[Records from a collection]
• • • • •

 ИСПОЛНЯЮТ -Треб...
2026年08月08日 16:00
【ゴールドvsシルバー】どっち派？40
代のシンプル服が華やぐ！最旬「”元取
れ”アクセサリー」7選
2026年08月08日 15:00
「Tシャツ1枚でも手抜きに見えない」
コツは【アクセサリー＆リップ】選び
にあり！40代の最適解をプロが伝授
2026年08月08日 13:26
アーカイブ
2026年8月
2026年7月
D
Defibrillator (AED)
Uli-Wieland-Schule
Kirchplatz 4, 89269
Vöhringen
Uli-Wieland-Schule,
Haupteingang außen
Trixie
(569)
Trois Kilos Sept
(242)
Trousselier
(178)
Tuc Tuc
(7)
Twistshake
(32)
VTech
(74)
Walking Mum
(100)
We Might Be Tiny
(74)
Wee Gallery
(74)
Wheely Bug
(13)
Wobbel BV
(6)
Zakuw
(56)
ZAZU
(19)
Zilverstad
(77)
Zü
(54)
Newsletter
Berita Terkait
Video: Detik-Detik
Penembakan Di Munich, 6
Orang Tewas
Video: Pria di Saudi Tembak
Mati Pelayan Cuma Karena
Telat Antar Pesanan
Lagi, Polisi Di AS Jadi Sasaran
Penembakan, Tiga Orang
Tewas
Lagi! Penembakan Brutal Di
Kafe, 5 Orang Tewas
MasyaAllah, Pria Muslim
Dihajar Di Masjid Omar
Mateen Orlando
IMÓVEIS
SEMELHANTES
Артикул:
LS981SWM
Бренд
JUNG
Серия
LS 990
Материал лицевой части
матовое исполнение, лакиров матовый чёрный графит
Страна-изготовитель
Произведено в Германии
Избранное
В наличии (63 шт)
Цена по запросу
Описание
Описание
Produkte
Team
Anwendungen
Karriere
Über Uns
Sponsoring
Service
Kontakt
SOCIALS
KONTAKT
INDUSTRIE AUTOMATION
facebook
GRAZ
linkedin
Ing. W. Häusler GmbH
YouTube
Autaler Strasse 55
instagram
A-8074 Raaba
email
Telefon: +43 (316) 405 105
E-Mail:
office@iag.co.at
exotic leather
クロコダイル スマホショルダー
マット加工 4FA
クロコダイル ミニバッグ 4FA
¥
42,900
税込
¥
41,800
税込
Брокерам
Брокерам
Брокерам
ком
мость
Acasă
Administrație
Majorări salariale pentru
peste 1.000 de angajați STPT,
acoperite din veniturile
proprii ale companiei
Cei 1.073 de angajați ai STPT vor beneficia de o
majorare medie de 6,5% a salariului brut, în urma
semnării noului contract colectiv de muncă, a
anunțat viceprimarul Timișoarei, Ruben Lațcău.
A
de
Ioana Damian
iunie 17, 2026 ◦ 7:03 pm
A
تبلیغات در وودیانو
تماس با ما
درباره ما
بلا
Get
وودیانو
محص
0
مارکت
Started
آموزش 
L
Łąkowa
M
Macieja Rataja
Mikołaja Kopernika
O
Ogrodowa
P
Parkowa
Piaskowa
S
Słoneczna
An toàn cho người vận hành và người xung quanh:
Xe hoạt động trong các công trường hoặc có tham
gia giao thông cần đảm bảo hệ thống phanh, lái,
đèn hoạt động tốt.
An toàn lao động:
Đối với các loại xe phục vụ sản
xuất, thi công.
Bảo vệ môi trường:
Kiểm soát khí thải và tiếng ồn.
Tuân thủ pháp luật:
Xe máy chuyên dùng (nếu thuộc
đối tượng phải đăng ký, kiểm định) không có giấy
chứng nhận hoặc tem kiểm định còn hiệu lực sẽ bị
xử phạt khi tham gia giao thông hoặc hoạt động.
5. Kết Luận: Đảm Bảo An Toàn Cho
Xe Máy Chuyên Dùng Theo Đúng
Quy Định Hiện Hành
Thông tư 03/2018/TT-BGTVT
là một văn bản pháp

• • • • •

- _Aim of the task_
Would you retype all of the data exactly as shown?

- _Your response_
 ИСПОЛНЯЮТ -Треб...
2026年08月08日 16:00
【ゴールドvsシルバー】どっち派？40
代のシンプル服が華やぐ！最旬「”元取
れ”アクセサリー」7選
2026年08月08日 15:00
「Tシャツ1枚でも手抜きに見えない」
コツは【アクセサリー＆リップ】選び
にあり！40代の最適解をプロが伝授
2026年08月08日 13:26
アーカイブ
2026年8月
2026年7月
D
Defibrillator (AED)
Uli-Wieland-Schule
Kirchplatz 4, 89269
Vöhringen
Uli-Wieland-Schule,
Haupteingang außen
Trixie
(569)
Trois Kilos Sept
(242)
Trousselier
(178)
Tuc Tuc
(7)
Twistshake
(32)
VTech
(74)
Walking Mum
(100)
We Might Be Tiny
(74)
Wee Gallery
(74)
Wheely Bug
(13)
Wobbel BV
(6)
Zakuw
(56)
ZAZU
(19)
Zilverstad
(77)
Zü
(54)
Newsletter
Berita Terkait
Video: Detik-Detik
Penembakan Di Munich, 6
Orang Tewas
Video: Pria di Saudi Tembak
Mati Pelayan Cuma Karena
Telat Antar Pesanan
Lagi, Polisi Di AS Jadi Sasaran
Penembakan, Tiga Orang
Tewas
Lagi! Penembakan Brutal Di
Kafe, 5 Orang Tewas
MasyaAllah, Pria Muslim
Dihajar Di Masjid Omar
Mateen Orlando
IMÓVEIS
SEMELHANTES
Артикул:
LS981SWM
Бренд
JUNG
Серия
LS 990
Материал лицевой части
матовое исполнение, лакиров матовый чёрный графит
Страна-изготовитель
Произведено в Германии
Избранное
В наличии (63 шт)
Цена по запросу
Описание
Описание
Produkte
Team
Anwendungen
Karriere
Über Uns
Sponsoring
Service
Kontakt
SOCIALS
KONTAKT
INDUSTRIE AUTOMATION
facebook
GRAZ
linkedin
Ing. W. Häusler GmbH
YouTube
Autaler Strasse 55
instagram
A-8074 Raaba
email
Telefon: +43 (316) 405 105
E-Mail:
office@iag.co.at
exotic leather
クロコダイル スマホショルダー
マット加工 4FA
クロコダイル ミニバッグ 4FA
¥
42,900
税込
¥
41,800
税込
Брокерам
Брокерам
Брокерам
ком
мость
Acasă
Administrație
Majorări salariale pentru
peste 1.000 de angajați STPT,
acoperite din veniturile
proprii ale companiei
Cei 1.073 de angajați ai STPT vor beneficia de o
majorare medie de 6,5% a salariului brut, în urma
semnării noului contract colectiv de muncă, a
anunțat viceprimarul Timișoarei, Ruben Lațcău.
A
de
Ioana Damian
iunie 17, 2026 ◦ 7:03 pm
A
تبلیغات در وودیانو
تماس با ما
درباره ما
بلا
Get
وودیانو
محص
0
مارکت
Started
آموزش 
L
Łąkowa
M
Macieja Rataja
Mikołaja Kopernika
O
Ogrodowa
P
Parkowa
Piaskowa
S
Słoneczna
An toàn cho người vận hành và người xung quanh:
Xe hoạt động trong các công trường hoặc có tham
gia giao thông cần đảm bảo hệ thống phanh, lái,
đèn hoạt động tốt.
An toàn lao động:
Đối với các loại xe phục vụ sản
xuất, thi công.
Bảo vệ môi trường:
Kiểm soát khí thải và tiếng ồn.
Tuân thủ pháp luật:
Xe máy chuyên dùng (nếu thuộc
đối tượng phải đăng ký, kiểm định) không có giấy
chứng nhận hoặc tem kiểm định còn hiệu lực sẽ bị
xử phạt khi tham gia giao thông hoặc hoạt động.
5. Kết Luận: Đảm Bảo An Toàn Cho
Xe Máy Chuyên Dùng Theo Đúng
Quy Định Hiện Hành
Thông tư 03/2018/TT-BGTVT
là một văn bản pháp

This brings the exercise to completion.